→ **WORK TO BE COMPLETED**: Would you set down the data that follows, word for word, without any pictures?

→ **DATA UNDER STUDY**:
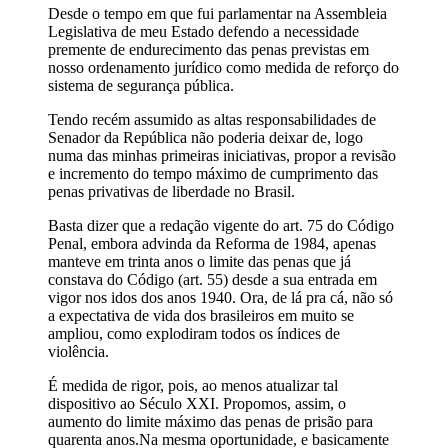
Desde o tempo em que fui parlamentar na Assembleia
Legislativa de meu Estado defendo a necessidade
premente de endurecimento das penas previstas em
nosso ordenamento jurídico como medida de reforço do
sistema de segurança pública.
Tendo recém assumido as altas responsabilidades de
Senador da República não poderia deixar de, logo
numa das minhas primeiras iniciativas, propor a revisão
e incremento do tempo máximo de cumprimento das
penas privativas de liberdade no Brasil.
Basta dizer que a redação vigente do art. 75 do Código
Penal, embora advinda da Reforma de 1984, apenas
manteve em trinta anos o limite das penas que já
constava do Código (art. 55) desde a sua entrada em
vigor nos idos dos anos 1940. Ora, de lá pra cá, não só
a expectativa de vida dos brasileiros em muito se
ampliou, como explodiram todos os índices de
violência.
É medida de rigor, pois, ao menos atualizar tal
dispositivo ao Século XXI. Propomos, assim, o
aumento do limite máximo das penas de prisão para
quarenta anos.Na mesma oportunidade, e basicamente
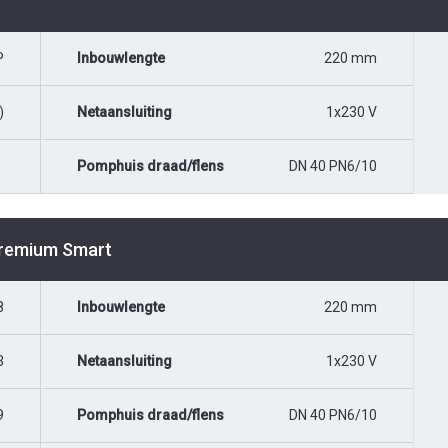
P
Inbouwlengte
220 mm
)
Netaansluiting
1x230 V
Pomphuis draad/flens
DN 40 PN6/10
Premium Smart
8
Inbouwlengte
220 mm
3
Netaansluiting
1x230 V
9
Pomphuis draad/flens
DN 40 PN6/10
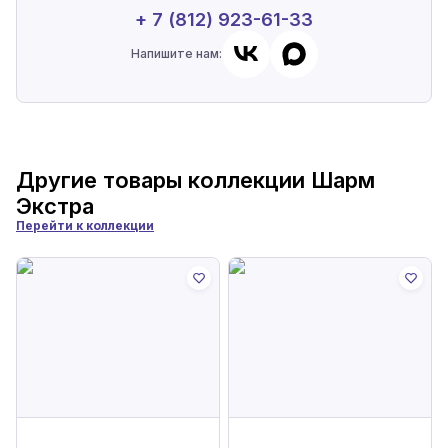
+ 7 (812) 923-61-33
Напишите нам:
Другие товары коллекции
Шарм
Экстра
Перейти к коллекции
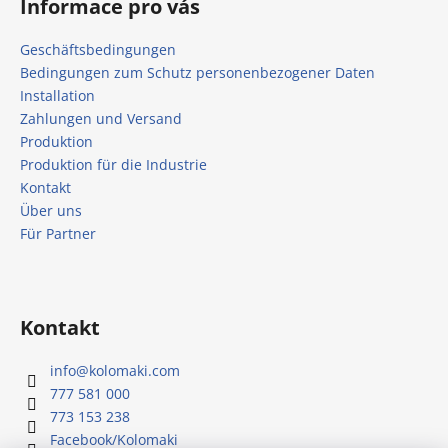
Informace pro vás
Geschäftsbedingungen
Bedingungen zum Schutz personenbezogener Daten
Installation
Zahlungen und Versand
Produktion
Produktion für die Industrie
Kontakt
Über uns
Für Partner
Kontakt
info
@
kolomaki.com
777 581 000
773 153 238
Facebook/Kolomaki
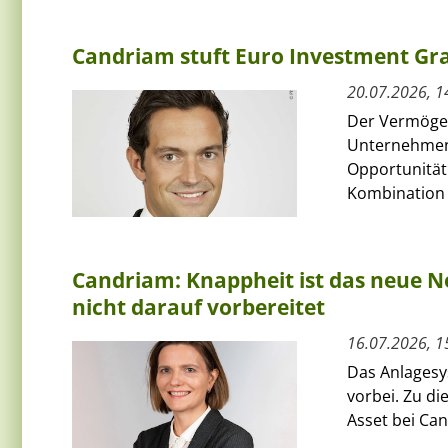
Candriam stuft Euro Investment Gra
20.07.2026, 1
Der Vermögen
Unternehmens
Opportunität
Kombination a
Candriam: Knappheit ist das neue No
nicht darauf vorbereitet
16.07.2026, 1
Das Anlagesys
vorbei. Zu d
Asset bei Can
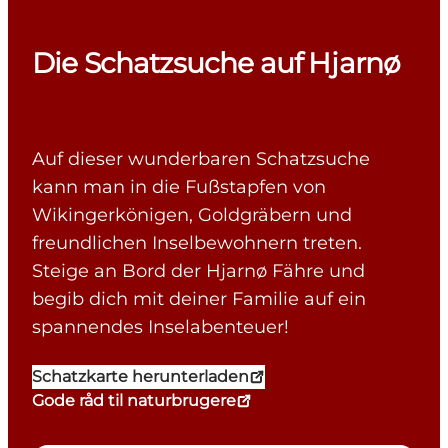
Die Schatzsuche auf Hjarnø
Auf dieser wunderbaren Schatzsuche
kann man in die Fußstapfen von
Wikingerkönigen, Goldgräbern und
freundlichen Inselbewohnern treten.
Steige an Bord der Hjarnø Fähre und
begib dich mit deiner Familie auf ein
spannendes Inselabenteuer!
Schatzkarte herunterladen
Gode råd til naturbrugere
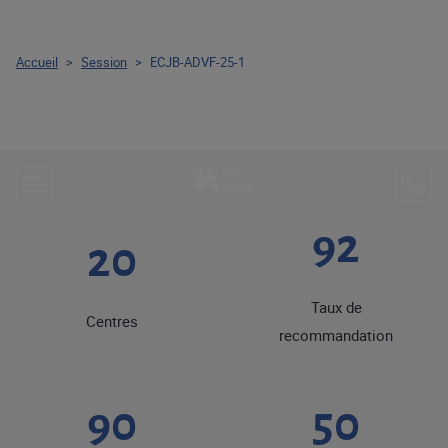
Accueil
>
Session
>
ECJB-ADVF-25-1
92
20
Taux de
Centres
recommandation
90
50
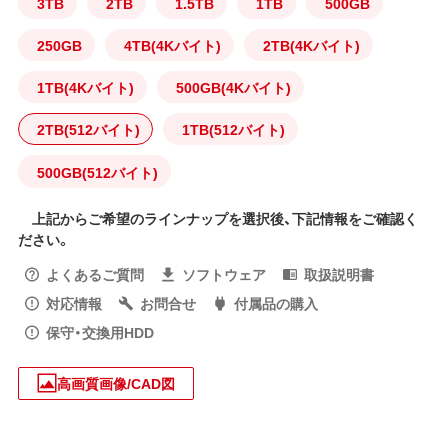
3TB
2TB
1.5TB
1TB
500GB
250GB
4TB(4Kバイト)
2TB(4Kバイト)
1TB(4Kバイト)
500GB(4Kバイト)
2TB(512バイト)
1TB(512バイト)
500GB(512バイト)
上記からご希望のラインナップを選択後、下記情報をご確認く
ださい。
よくあるご質問
ソフトウェア
取扱説明書
対応情報
お問合せ
付属品の購入
保守・交換用HDD
高画質画像/CAD図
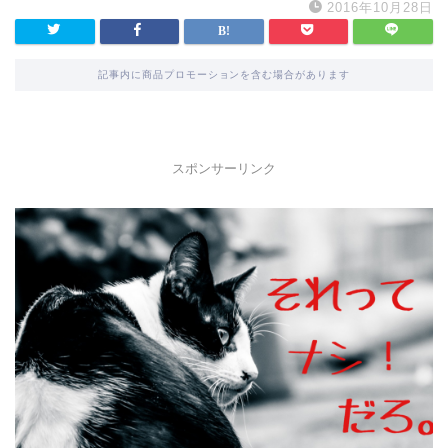
2016年10月28日
記事内に商品プロモーションを含む場合があります
スポンサーリンク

→ **SOLUTION TO THE EXERCISE**:
Desde o tempo em que fui parlamentar na Assembleia
Legislativa de meu Estado defendo a necessidade
premente de endurecimento das penas previstas em
nosso ordenamento jurídico como medida de reforço do
sistema de segurança pública.
Tendo recém assumido as altas responsabilidades de
Senador da República não poderia deixar de, logo
numa das minhas primeiras iniciativas, propor a revisão
e incremento do tempo máximo de cumprimento das
penas privativas de liberdade no Brasil.
Basta dizer que a redação vigente do art. 75 do Código
Penal, embora advinda da Reforma de 1984, apenas
manteve em trinta anos o limite das penas que já
constava do Código (art. 55) desde a sua entrada em
vigor nos idos dos anos 1940. Ora, de lá pra cá, não só
a expectativa de vida dos brasileiros em muito se
ampliou, como explodiram todos os índices de
violência.
É medida de rigor, pois, ao menos atualizar tal
dispositivo ao Século XXI. Propomos, assim, o
aumento do limite máximo das penas de prisão para
quarenta anos.Na mesma oportunidade, e basicamente
P
Inbouwlengte
220 mm
)
Netaansluiting
1x230 V
Pomphuis draad/flens
DN 40 PN6/10
Premium Smart
8
Inbouwlengte
220 mm
3
Netaansluiting
1x230 V
9
Pomphuis draad/flens
DN 40 PN6/10
+ 7 (812) 923-61-33
Напишите нам:
Другие товары коллекции
Шарм
Экстра
Перейти к коллекции
Informace pro vás
Geschäftsbedingungen
Bedingungen zum Schutz personenbezogener Daten
Installation
Zahlungen und Versand
Produktion
Produktion für die Industrie
Kontakt
Über uns
Für Partner
Kontakt
info
@
kolomaki.com
777 581 000
773 153 238
Facebook/Kolomaki
Candriam stuft Euro Investment Gra
20.07.2026, 1
Der Vermögen
Unternehmens
Opportunität
Kombination a
Candriam: Knappheit ist das neue No
nicht darauf vorbereitet
16.07.2026, 1
Das Anlagesys
vorbei. Zu d
Asset bei Can
Die Schatzsuche auf Hjarnø
Auf dieser wunderbaren Schatzsuche
kann man in die Fußstapfen von
Wikingerkönigen, Goldgräbern und
freundlichen Inselbewohnern treten.
Steige an Bord der Hjarnø Fähre und
begib dich mit deiner Familie auf ein
spannendes Inselabenteuer!
Schatzkarte herunterladen
Gode råd til naturbrugere
Accueil
>
Session
>
ECJB-ADVF-25-1
92
20
Taux de
Centres
recommandation
90
50
3TB
2TB
1.5TB
1TB
500GB
250GB
4TB(4Kバイト)
2TB(4Kバイト)
1TB(4Kバイト)
500GB(4Kバイト)
2TB(512バイト)
1TB(512バイト)
500GB(512バイト)
上記からご希望のラインナップを選択後、下記情報をご確認く
ださい。
よくあるご質問
ソフトウェア
取扱説明書
対応情報
お問合せ
付属品の購入
保守・交換用HDD
高画質画像/CAD図
2016年10月28日
記事内に商品プロモーションを含む場合があります
スポンサーリンク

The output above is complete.